Osmium's existence requires near-divine intervention—a supernova—to forge.
As we count the dead and make plans for recovery, I wish to record some of my recent scientific inquiries and theories before they are muddled by or altogether forgotten in the tangle of rebuilding what was lost.
Possibility. It exists within each life, an expanse and myriad of complexity explored openly through the philosophical constructs of choice and free will. Even when life ends, possibility carries forward in the lives touched and the projects created. When the actions of another end a life, Humans often refer to this act as killing or "taking a life." But where killing brings about a singular conclusion, Oryx's "Taking" was quite the opposite: he imposed a singular origin and all decisions that followed. He shaped the causality, the very history of another being, by force of will—recasting it into fanatical loyalty. In short, possibility never existed.
Like Ikora, my role is anticipating threats. While these Taken and their king may have been the most dangerous opponents we have ever faced, they likely will be the least of what is yet to come. And Taking has terrible potential if wielded by a mind more nuanced than Oryx's.
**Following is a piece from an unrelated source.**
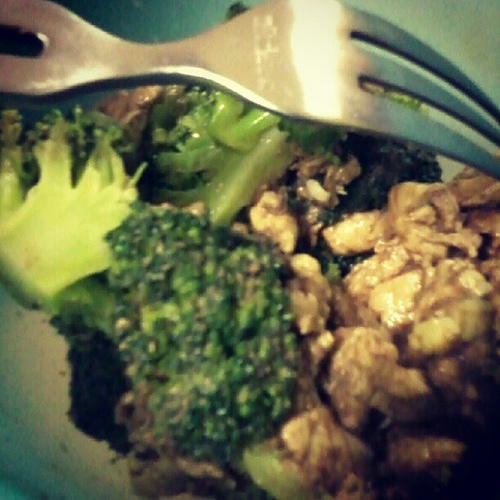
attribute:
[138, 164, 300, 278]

Taking involves reforming matter in a self-contained reality, where the creator defines past, present, and future; imagine how a more insightful being could expand these definitions, to different ends. Overcoming a target's will must consume a large portion of energy. What if you used that energy for larger shifts in reality? You could teleport an army into a Hive mothership… move a fleet outside time and space… perhaps even alter a moon's orbit, devastating the planet below. The military applications could be far graver than simply creating an army.
Clearly, this is a subject in dire need of study. As the Taken themselves are frustratingly ephemeral, I have instead retrieved a variety of osmium ore samples from Oryx's flagship. They resonate in harmony with the Taken and thus may provide guidance in understanding the profane science behind them.